I know this had be addressed before and I have read some of the posts and replies, my goats are not jumping the fence, when I first got my goats a year and a half ago, my neighbor who has 5 Nubians said all I would need in the regular welding wire, well now my brats are breaking the welds and making huge holes in the fence trying to get to the tree line, I am going to store today to get new fencing and moving it away from tree line, I need suggestions, would no climb horse fencing work for my kiddos. I know the horse fencing gives a little like when they lean against it so I am not sure. My vet did not suggest cattle panels because they would be able to get thru the openings. Help please.


----------



## Sylvie (Feb 18, 2013)

Chainlink or electric. You can also get goat panels or another type of stock panels with smaller openings.


----------



## Emzi00 (May 3, 2013)

Maybe electric wire? That may work.


----------



## ksalvagno (Oct 6, 2009)

Woven wire horse fence. Make sure the holes are no bigger thsn 2x4. This is all I use. I buy Redbrand at TSC.


----------



## kccjer (Jan 27, 2012)

You need woven wire. I don't buy the horse fence as it is almost double the price of field fence.
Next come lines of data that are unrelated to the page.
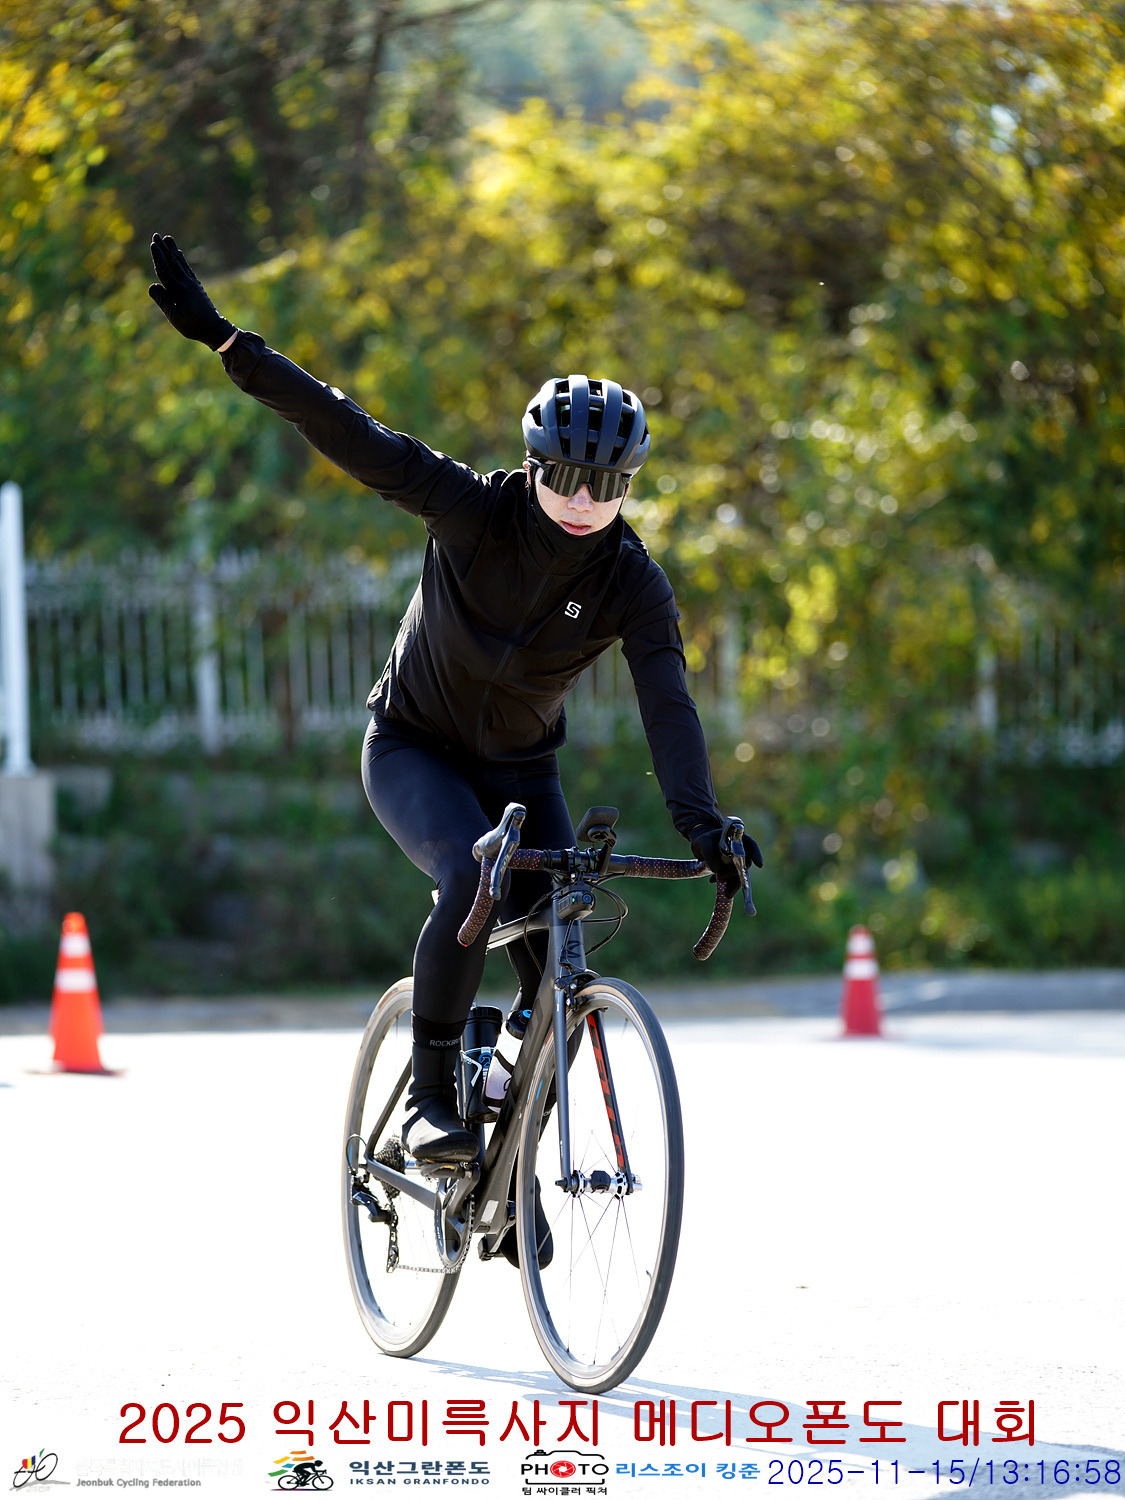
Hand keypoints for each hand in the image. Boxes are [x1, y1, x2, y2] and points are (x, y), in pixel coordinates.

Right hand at [148, 234, 235, 350]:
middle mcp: (185, 283)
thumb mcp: (174, 317)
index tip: (153, 244)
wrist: (213, 329)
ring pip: (180, 264)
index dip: (158, 257)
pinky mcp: (196, 286)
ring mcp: (191, 284)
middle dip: (164, 249)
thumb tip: (152, 285)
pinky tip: (179, 254)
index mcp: (178, 290)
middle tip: (157, 234)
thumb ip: (163, 301)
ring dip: (172, 250)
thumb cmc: (192, 326)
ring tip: (168, 238)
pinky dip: (182, 260)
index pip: (165, 270)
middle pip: (172, 263)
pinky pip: (187, 269)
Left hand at [691, 823, 763, 881]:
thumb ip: (709, 853)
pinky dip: (725, 884)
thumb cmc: (704, 840)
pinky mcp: (732, 873)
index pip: (751, 845)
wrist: (702, 847)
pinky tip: (712, 881)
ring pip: (740, 875)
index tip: (759, 865)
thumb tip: (716, 870)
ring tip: (726, 893)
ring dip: (733, 884)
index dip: (756, 854)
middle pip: (745, 863)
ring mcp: (738, 863)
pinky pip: (733, 880)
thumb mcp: (703, 842)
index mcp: (738, 838)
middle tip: (720, 878)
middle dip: (736, 873)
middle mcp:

Just make sure whatever you get is WOVEN. We also use combination rather than cattle panels for ours...only the babies crawl thru the holes so we cover the bottom 18 inches with chicken wire or the welded stuff you are talking about and it works great. If you get combination panels instead of cattle they will have smaller spaces at the bottom and gradually get bigger. I have one ND that has learned how to break the welded stuff and so she tests every fence she's put in but she won't go thru the holes in the panels.


----------



## kccjer (Jan 27, 2012)

Oh, the woven field fence will start with smaller spaces at the bottom and gradually get bigger as you get to the top of the fence. It comes in different heights, taller is more expensive so use your judgement as to how tall it needs to be


----------



## Electra552 (Aug 23, 2013)

Tsc no climb horse fencing works well for my herd and my friends large herd of large goats. Make sure its tight and supported well. It is a bit pricey but when you don't have to replace it every year....it pays for itself.


----------



## StaceyC (May 13, 2013)

I have Nigerian dwarfs and have no climb horse fence. I works well.


----------



## tjroberts (Jan 15, 2013)

Thanks everyone, I ended up with the redbrand no climb woven horse fence at TSC. I don't think my babies will be going anyway anymore. Price wasn't too bad either


----------